◆ **Requirement 1**: Please copy the stretch of the compositing text from "Below is a close-up" through "elements to complete!", word for word.
◆ **Requirement 2**: Name every compositing software package mentioned in the compositing text.
◆ **Requirement 3**: In one to three sentences, state why the compositing text says the author gives channels names such as shipA.tower, shipA.starboard and shipA.port.

◆ **Text provided**:

With Nuke, on the other hand, you can copy those color channels directly into the main tree, into other channels you choose. Here I've called those channels maskA.red, maskA.green, and maskA.blue. In addition, Nuke will list which channels are being affected and by what. Very easy to see what's going on! This is quite beneficial when you have lots of masks and nodes. It also allows you to use those same masks further down the tree, and you can combine those channels in other ways. Occasionally you may need to unpremult or premult an image. With Shake, there is but one option.. Putting in an MDiv and MMult node, with your operators inbetween. This unpremultiples the image with its alpha. With Nuke, it's slightly different. Each node allows you unpremult by an number of embedded channels. So in addition to just the alpha, you can use a specular channel, or any other number of embedded channels. You'll also notice that the color correct node in Nuke contains a mask option as well. So in addition to unpremultiplying the image, you can ask mask certain areas of the image so the CC only affects those areas. To do that within Shake you would pipe your mask information into that CC node within the mult nodes. All these embedded options make comping with channels within Nuke much easier and quicker than Shake.

Below is a close-up example of a Nuke script which contains several different channels working in tandem with each other. Naming conventions for channels are extremely important when your comps get to a certain size. Often it pays to be proactive and name channels and images appropriately when you bring them in. When using multiple channels, name them in such a way that they're intuitive. I use maskA in my examples, but you can use anything. For more complex shots that require a mask throughout the tree, I may name my channels shipA.tower, shipA.starboard, shipA.port. The names make it much easier along the tree to mask other items by these channels down the comp. It's pretty vital when you get to working on larger shots that require numerous elements to complete!

Unfortunately, Nuke is the only package, that I know of, that allows 64 channels of information at your fingertips that can be readily switched around and edited. You Digital Fusion and Combustion folks correct me if I'm wrong. I think those packages allow the importation of multichannel information in images, but they don't allow you to change it? Forgive me, as I don't know those packages very well. This tip is fairly straightforward, and I hope that you gained some insight into comping with channels, and some naming conventions that I use in my daily production. If this is too elementary or you'd like more information on certain things, feel free to leave a comment! I often find that things that seem obvious to me now, weren't so a couple of years ago. As a bonus, here's a screenshot of a smallish script from a recent show that contains numerous channels, as well as some 3D compositing.You'll have to wait until the new year to find out which shot this goes to! Merry Christmas and Happy Holidays!

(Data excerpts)
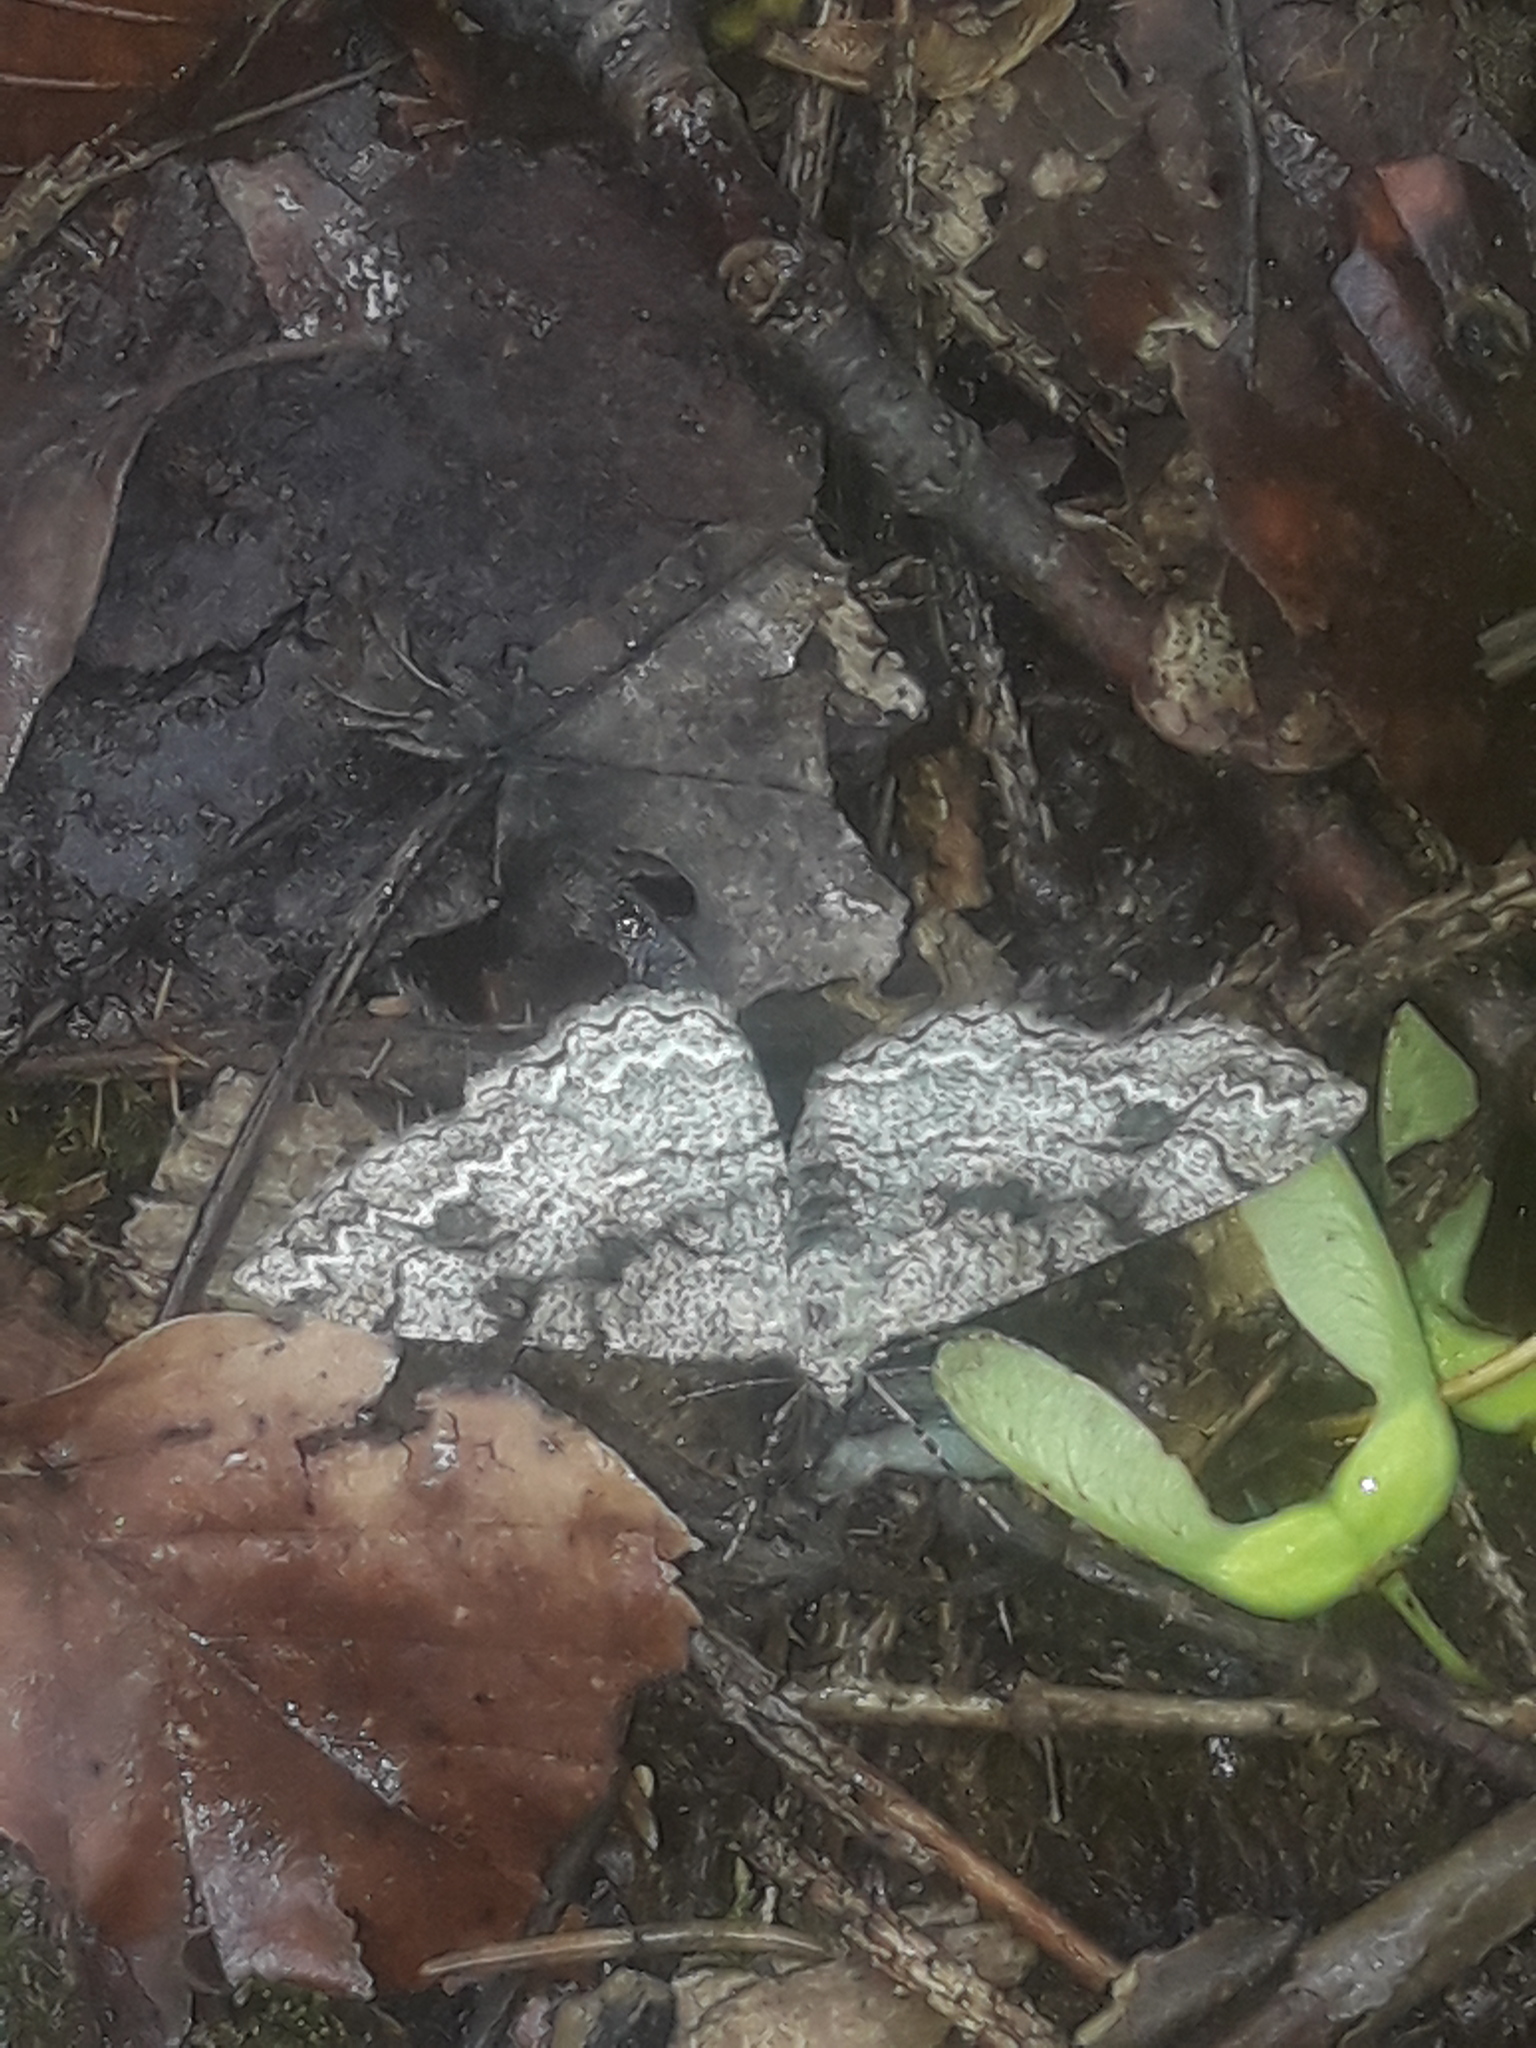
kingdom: Animalia
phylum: Arthropoda
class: Insecta
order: Lepidoptera
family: Geometridae
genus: Alcis
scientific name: Alcis repandata
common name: Mottled beauty
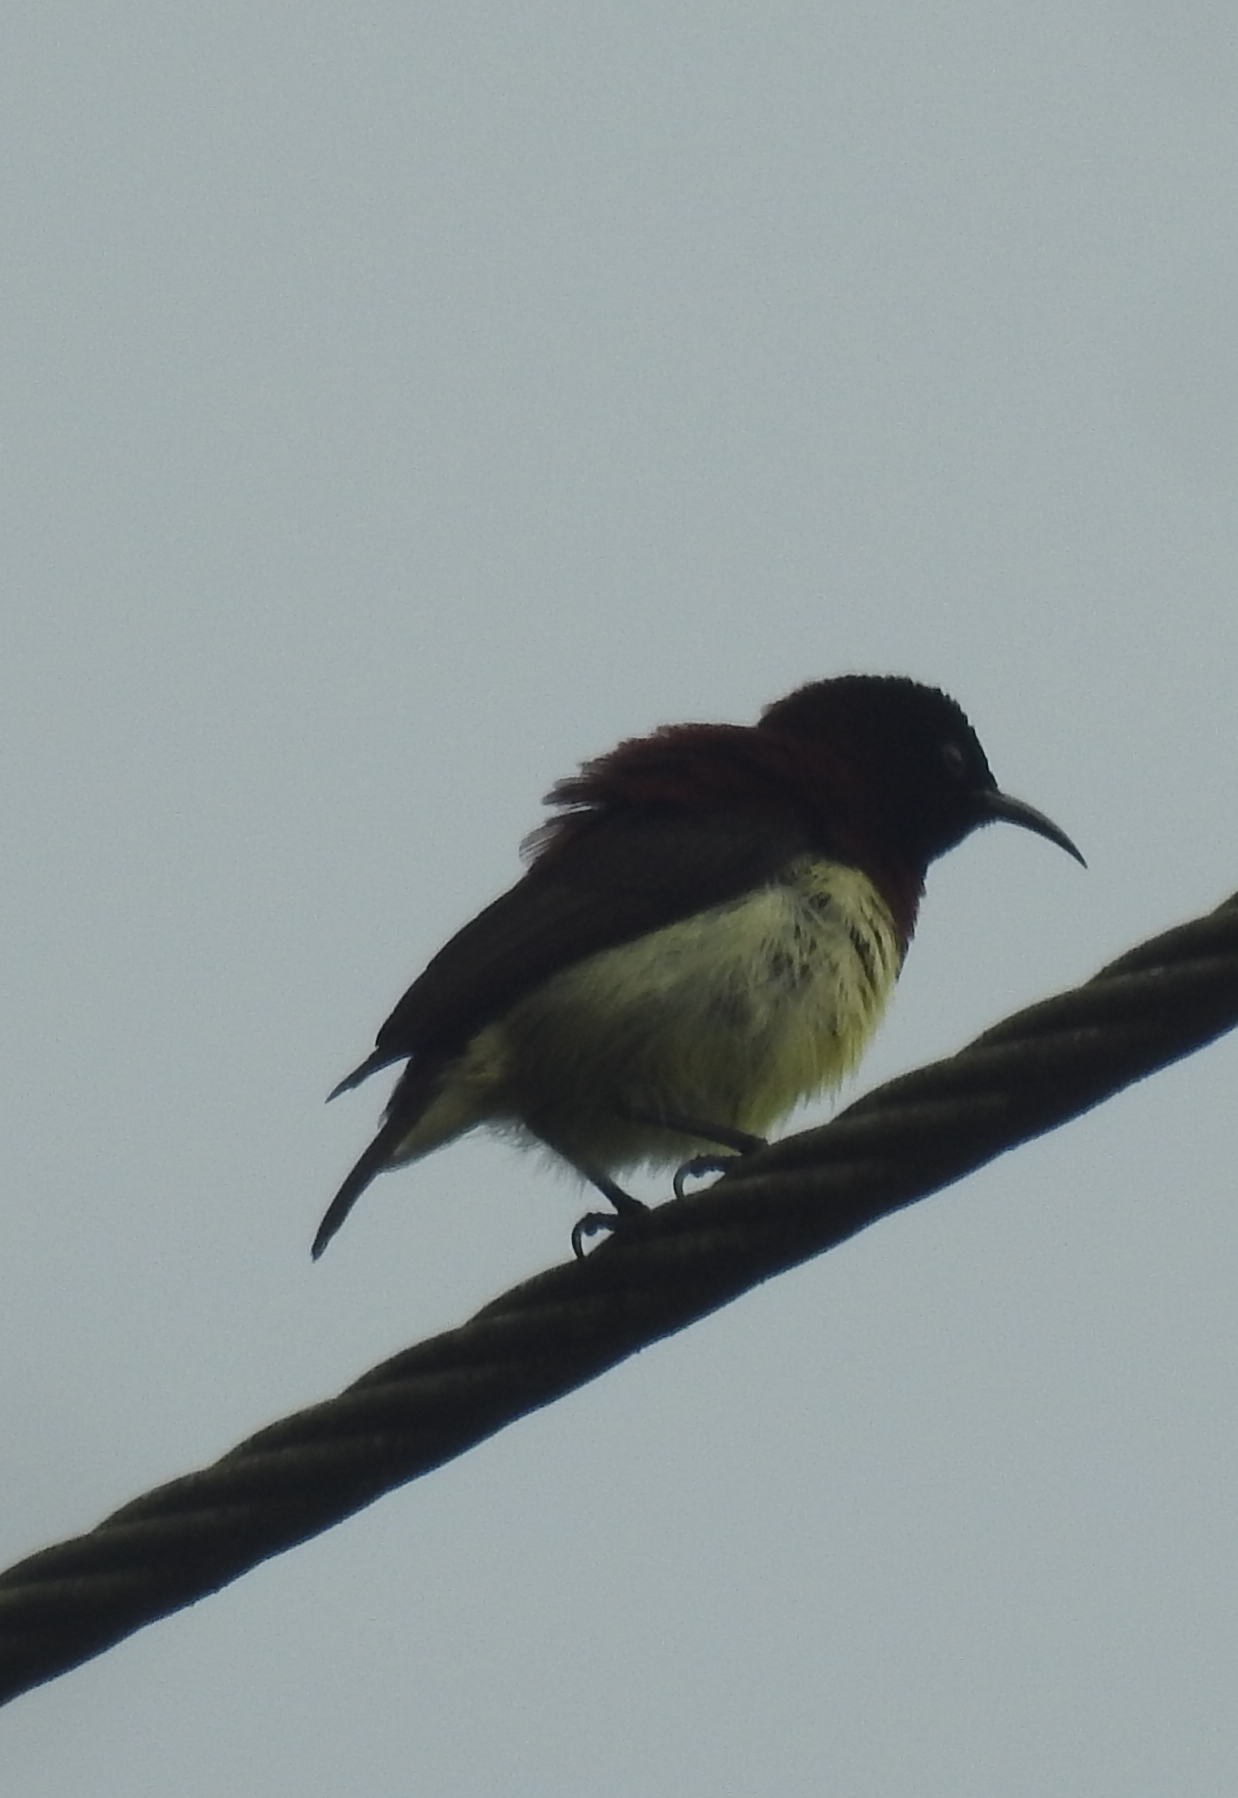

◆ **Output 1**:
Below is a close-up example of a Nuke script which contains several different channels working in tandem with each other. Naming conventions for channels are extremely important when your comps get to a certain size. Often it pays to be proactive and name channels and images appropriately when you bring them in. When using multiple channels, name them in such a way that they're intuitive. I use maskA in my examples, but you can use anything. For more complex shots that require a mask throughout the tree, I may name my channels shipA.tower, shipA.starboard, shipA.port. The names make it much easier along the tree to mask other items by these channels down the comp. It's pretty vital when you get to working on larger shots that require numerous elements to complete!

◆ **Output 2**: Nuke, Shake, Digital Fusion, Combustion

◆ **Output 3**: On more complex shots that need a mask throughout the tree, such names make it much easier to mask other items by these channels further down the comp. This is described as pretty vital on larger shots that require numerous elements.